Alors, demain la révolution? Non. La Suisse est, par nature, un pays à mutation politique lente. Reste que les résultats d’aujourd’hui font qu’il sera encore plus difficile demain de négocier le tournant énergétique; que l’après 9 février paraît un peu plus bouché encore; que nous nous éloignons un peu plus de l’UE; que les deux Chambres du parlement auront encore davantage de peine à trouver le consensus, pilier de notre système.

L’impact le plus tangible se manifestera dès aujourd’hui.
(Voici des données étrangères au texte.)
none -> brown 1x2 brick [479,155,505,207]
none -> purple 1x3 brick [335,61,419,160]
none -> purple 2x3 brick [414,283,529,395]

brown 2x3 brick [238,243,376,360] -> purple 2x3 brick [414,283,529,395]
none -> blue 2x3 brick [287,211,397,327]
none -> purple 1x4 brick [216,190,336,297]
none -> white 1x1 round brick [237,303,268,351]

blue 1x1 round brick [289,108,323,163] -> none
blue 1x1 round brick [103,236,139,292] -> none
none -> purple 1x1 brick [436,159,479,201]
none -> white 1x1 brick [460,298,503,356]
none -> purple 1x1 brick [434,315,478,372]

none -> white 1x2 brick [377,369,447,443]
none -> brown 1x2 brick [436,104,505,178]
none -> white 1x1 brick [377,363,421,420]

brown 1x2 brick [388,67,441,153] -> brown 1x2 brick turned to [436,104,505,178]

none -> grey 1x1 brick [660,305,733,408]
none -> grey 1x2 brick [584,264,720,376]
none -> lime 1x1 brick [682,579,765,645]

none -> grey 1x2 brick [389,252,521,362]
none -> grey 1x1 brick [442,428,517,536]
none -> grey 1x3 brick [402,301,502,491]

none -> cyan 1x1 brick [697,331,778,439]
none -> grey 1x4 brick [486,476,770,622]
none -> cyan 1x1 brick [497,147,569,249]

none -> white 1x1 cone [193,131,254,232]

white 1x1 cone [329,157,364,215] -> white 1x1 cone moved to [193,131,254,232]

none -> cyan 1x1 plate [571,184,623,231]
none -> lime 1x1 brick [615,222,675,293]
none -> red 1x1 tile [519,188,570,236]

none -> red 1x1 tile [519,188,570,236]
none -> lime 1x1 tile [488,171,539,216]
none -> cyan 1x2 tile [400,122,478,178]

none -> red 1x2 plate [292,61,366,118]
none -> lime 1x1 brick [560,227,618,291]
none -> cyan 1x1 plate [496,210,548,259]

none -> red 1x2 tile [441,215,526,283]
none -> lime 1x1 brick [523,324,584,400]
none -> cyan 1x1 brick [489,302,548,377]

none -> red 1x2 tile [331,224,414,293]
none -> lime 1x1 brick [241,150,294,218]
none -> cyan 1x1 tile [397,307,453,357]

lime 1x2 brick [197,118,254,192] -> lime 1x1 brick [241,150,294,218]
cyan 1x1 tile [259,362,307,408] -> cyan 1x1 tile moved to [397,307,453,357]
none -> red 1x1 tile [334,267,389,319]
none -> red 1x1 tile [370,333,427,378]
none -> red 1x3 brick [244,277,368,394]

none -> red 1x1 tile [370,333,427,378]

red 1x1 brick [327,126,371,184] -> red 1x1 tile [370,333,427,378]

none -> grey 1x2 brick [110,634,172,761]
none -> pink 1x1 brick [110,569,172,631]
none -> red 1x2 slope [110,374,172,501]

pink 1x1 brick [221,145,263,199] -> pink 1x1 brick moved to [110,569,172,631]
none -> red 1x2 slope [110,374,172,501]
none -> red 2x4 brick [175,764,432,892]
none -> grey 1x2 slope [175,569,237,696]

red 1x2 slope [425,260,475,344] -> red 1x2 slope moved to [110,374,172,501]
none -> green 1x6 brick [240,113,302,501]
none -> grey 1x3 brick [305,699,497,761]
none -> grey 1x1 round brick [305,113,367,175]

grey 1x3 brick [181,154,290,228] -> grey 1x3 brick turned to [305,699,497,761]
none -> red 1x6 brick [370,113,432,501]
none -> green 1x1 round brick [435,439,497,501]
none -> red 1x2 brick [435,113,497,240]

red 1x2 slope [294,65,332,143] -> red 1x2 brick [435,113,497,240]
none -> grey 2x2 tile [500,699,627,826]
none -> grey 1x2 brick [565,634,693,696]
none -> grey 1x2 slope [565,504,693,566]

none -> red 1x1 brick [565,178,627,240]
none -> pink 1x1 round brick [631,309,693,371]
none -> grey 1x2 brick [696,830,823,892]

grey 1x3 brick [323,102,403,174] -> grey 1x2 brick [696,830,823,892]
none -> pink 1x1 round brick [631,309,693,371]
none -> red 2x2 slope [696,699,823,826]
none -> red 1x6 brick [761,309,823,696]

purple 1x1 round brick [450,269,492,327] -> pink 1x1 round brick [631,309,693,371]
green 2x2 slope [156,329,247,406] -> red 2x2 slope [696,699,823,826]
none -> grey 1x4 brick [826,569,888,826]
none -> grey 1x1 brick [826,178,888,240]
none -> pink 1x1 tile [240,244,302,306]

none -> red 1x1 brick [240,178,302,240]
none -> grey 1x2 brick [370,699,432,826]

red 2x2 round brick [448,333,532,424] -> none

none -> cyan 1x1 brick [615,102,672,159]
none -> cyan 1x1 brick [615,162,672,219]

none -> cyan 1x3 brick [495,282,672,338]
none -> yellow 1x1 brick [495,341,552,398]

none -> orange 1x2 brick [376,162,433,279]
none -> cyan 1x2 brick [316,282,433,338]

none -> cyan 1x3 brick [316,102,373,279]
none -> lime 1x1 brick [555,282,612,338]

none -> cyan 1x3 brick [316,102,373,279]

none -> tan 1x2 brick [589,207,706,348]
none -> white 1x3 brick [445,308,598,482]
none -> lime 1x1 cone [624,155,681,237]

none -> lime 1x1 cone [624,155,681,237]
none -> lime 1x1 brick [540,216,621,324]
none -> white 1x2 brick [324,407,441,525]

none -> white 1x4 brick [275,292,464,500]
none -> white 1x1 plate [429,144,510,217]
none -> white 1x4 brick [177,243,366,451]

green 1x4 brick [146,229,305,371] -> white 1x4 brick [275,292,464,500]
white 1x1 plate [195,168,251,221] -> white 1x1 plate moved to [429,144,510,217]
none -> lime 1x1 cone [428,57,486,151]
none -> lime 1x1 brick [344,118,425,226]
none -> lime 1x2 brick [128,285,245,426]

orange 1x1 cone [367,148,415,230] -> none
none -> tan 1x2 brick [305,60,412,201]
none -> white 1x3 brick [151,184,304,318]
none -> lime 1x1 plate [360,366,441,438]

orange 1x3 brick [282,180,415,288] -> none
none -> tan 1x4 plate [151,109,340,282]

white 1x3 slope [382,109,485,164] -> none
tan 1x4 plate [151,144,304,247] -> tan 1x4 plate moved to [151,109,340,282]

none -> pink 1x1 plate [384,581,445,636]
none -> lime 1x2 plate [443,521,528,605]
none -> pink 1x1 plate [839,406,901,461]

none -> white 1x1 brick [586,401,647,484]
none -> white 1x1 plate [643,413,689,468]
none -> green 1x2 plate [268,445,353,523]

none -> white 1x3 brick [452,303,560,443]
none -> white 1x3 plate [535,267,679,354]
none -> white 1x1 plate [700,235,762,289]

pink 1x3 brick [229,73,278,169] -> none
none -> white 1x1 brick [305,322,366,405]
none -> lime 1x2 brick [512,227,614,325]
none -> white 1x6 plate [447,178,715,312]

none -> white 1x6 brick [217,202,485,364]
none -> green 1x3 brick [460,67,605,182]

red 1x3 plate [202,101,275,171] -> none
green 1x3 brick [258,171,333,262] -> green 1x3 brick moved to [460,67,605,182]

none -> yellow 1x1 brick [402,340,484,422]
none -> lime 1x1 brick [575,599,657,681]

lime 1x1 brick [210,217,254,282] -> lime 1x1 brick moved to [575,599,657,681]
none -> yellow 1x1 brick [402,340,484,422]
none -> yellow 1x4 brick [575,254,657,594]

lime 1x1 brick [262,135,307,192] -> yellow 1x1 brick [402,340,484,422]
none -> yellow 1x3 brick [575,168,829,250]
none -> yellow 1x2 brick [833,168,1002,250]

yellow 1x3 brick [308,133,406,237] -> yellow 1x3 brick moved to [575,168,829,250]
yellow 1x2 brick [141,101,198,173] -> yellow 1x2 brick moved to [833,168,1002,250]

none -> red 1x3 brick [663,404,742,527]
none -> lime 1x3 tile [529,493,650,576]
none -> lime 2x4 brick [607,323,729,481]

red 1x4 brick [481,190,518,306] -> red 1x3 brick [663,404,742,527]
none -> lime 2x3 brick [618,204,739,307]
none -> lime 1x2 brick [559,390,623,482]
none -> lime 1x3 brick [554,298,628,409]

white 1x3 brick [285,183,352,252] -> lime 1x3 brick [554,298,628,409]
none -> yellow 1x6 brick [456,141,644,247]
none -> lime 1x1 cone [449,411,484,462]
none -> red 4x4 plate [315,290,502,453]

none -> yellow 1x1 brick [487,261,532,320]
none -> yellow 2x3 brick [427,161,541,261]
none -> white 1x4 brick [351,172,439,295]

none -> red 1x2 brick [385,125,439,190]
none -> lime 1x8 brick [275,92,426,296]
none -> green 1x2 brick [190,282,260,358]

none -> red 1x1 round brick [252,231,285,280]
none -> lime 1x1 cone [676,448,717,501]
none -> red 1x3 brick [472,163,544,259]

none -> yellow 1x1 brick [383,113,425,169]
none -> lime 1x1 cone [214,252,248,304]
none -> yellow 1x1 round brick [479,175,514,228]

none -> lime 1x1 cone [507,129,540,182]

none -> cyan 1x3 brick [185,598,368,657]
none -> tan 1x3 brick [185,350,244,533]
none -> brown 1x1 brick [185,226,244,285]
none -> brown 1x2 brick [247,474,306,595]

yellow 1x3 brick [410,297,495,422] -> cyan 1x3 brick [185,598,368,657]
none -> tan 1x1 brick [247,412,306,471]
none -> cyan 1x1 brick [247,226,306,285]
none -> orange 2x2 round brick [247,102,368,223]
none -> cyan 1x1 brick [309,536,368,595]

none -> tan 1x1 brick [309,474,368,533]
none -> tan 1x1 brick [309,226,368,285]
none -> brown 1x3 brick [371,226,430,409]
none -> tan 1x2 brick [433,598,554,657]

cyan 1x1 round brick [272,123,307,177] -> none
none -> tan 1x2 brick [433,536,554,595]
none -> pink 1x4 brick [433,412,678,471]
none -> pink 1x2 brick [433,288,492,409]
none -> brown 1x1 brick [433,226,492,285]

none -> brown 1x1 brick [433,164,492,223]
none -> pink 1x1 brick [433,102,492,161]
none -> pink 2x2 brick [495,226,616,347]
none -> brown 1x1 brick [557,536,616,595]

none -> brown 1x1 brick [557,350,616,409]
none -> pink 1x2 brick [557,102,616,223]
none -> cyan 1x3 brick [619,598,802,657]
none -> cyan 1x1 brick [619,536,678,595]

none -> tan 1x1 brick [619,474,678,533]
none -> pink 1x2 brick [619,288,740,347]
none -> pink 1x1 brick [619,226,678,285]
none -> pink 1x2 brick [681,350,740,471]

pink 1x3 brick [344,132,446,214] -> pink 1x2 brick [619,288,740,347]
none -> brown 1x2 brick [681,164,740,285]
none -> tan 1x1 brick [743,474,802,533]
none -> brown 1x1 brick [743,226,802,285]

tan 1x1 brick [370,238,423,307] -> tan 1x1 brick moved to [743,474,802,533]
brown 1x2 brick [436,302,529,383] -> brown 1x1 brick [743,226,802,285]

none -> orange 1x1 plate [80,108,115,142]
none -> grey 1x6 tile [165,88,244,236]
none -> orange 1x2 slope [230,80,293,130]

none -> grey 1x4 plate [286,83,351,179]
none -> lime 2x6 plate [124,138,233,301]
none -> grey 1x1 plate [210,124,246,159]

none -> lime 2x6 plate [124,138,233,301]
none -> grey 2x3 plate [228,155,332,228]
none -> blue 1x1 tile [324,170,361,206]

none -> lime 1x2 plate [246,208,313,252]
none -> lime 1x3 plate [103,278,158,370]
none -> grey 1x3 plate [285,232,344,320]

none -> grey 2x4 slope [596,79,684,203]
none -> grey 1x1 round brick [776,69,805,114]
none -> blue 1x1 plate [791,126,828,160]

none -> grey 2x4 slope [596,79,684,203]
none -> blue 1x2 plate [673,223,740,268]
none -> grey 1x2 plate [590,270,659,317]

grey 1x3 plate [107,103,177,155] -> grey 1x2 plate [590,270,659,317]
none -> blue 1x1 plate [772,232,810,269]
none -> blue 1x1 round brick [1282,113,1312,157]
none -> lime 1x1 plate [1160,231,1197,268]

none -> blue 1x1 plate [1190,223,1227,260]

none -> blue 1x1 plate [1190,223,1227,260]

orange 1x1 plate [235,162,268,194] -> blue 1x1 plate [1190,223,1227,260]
L’UDC se trouve en position de force pour exiger un deuxième siège au Conseil fédéral. L’avenir d’Eveline Widmer-Schlumpf, qui s’appuie sur un centre désormais fantôme, n’a jamais été aussi incertain.

Les négociations seront serrées. Comme à Genève où le PLR et l’UDC, tous deux en progression, vont tenter de trouver une voie pour cumuler leurs voix avec l’espoir de ravir un siège à la gauche (Maury Pasquier/Cramer) au 2e tour des élections au Conseil des Etats. Autant réinventer la formule magique.